Lundi dernier, la société immobilière Matexi avait obtenu une audience devant le juge de paix pour réclamer un avis d’expulsion dans le cadre de l’occupation du site de la Chartreuse où elle souhaite construire une petite cinquantaine de logements. Des défenseurs de la nature et certains riverains s’opposent au projet à un emplacement qu’ils décrivent comme l’un des derniers poumons verts de la ville. Le site, actuellement barricadé et occupé en permanence, est devenu une zone à défendre (ZAD).

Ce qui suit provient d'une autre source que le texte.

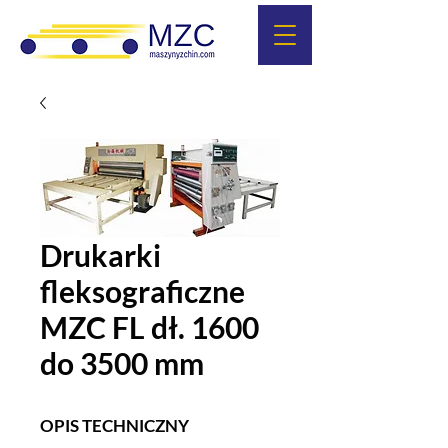
Drukarki
fleksograficzne
MZC FL dł. 1600
do 3500 mm
OPIS TECHNICZNY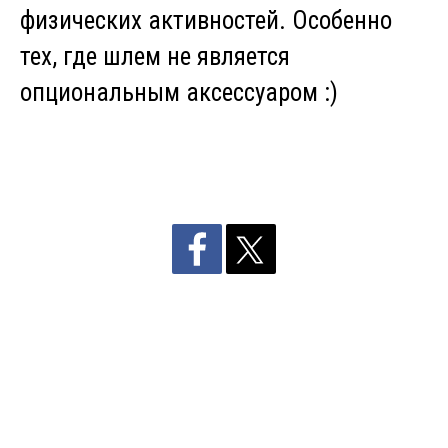
физических активностей. Особенно
тех, где шлем не является
опциональным аксессуаром :)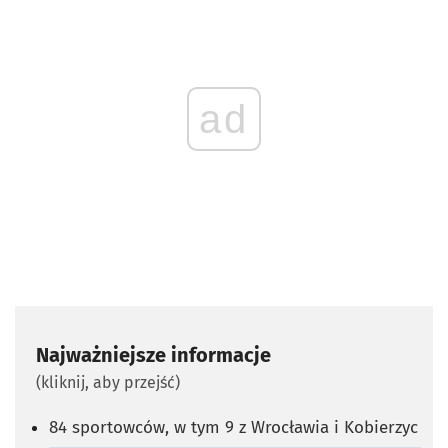
ad
Najważniejsze informacje
(kliknij, aby przejść)
84 sportowców, w tym 9 z Wrocławia i Kobierzyc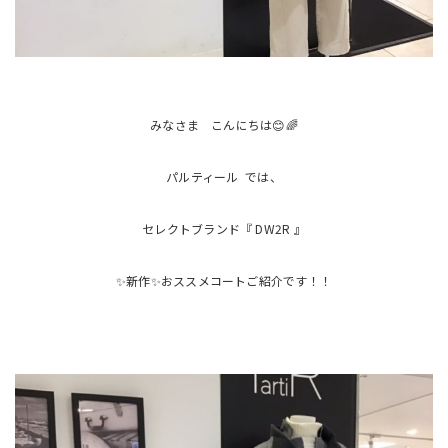
みなさま こんにちは😊🌈
パルティール では、
セレクトブランド『 DW2R 』
✨新作✨おススメコートご紹介です！！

A la justice de paix, Matexi réclamait un avis d’expulsion des jeunes qui campent sur le site et, le jour même, sans attendre en réalité la décision officiellement prononcée hier, avait annoncé que le juge lui avait donné raison…tant elle était certaine d’avoir gain de cause sur le fond. Or le juge de paix du premier canton n’est finalement pas allé dans ce sens puisqu’il a au bout du compte déclaré la requête irrecevable.

Le jugement souligne que (même si un huissier de justice s’est rendu sur le site pour constater que l’endroit était occupé par des personnes peu enclines à donner leur identité) rien n’a été fait pour connaître l’identité des occupants et que l’entreprise ne s’est pas trouvée dans “l’absolue nécessité de recourir à une procédure unilatérale” contre des personnes anonymes. Il aurait fallu demander à la police de procéder au relevé des identités sur place et même, à la base, déposer une plainte officielle à la police… ce que Matexi n’a pas fait.

La décision, qui relève plutôt de la procédure, réjouit néanmoins tant le collectif d’habitants « Un Air de Chartreuse » que les occupants du site. “Elle nous conforte dans notre détermination à défendre et à protéger l’intégralité du site de la Chartreuse. (…) Comme l’a rappelé Pierre Wacquier, au nom du collectif Un Air de Chartreuse: le site de la Chartreuse remplit un rôle écologique, historique et social irremplaçable à Liège. C’est pourquoi nous continuons et continuerons inlassablement à réclamer des autorités locales qu’elles ouvrent rapidement une large négociation avec toutes les parties concernées dans ce dossier afin de trouver une solution alternative aux projets de construction sur ce site“, communique le collectif.

Matexi peut faire appel du jugement. Le bourgmestre a par ailleurs rappelé qu’il s’engageait à ne pas envoyer les forces de l’ordre expulser les occupants du terrain pour autant qu’aucun trouble sérieux à l’ordre public ne soit constaté. Il attend par ailleurs que les collectifs militants lui proposent des interlocuteurs “non contestés” pour discuter de la situation.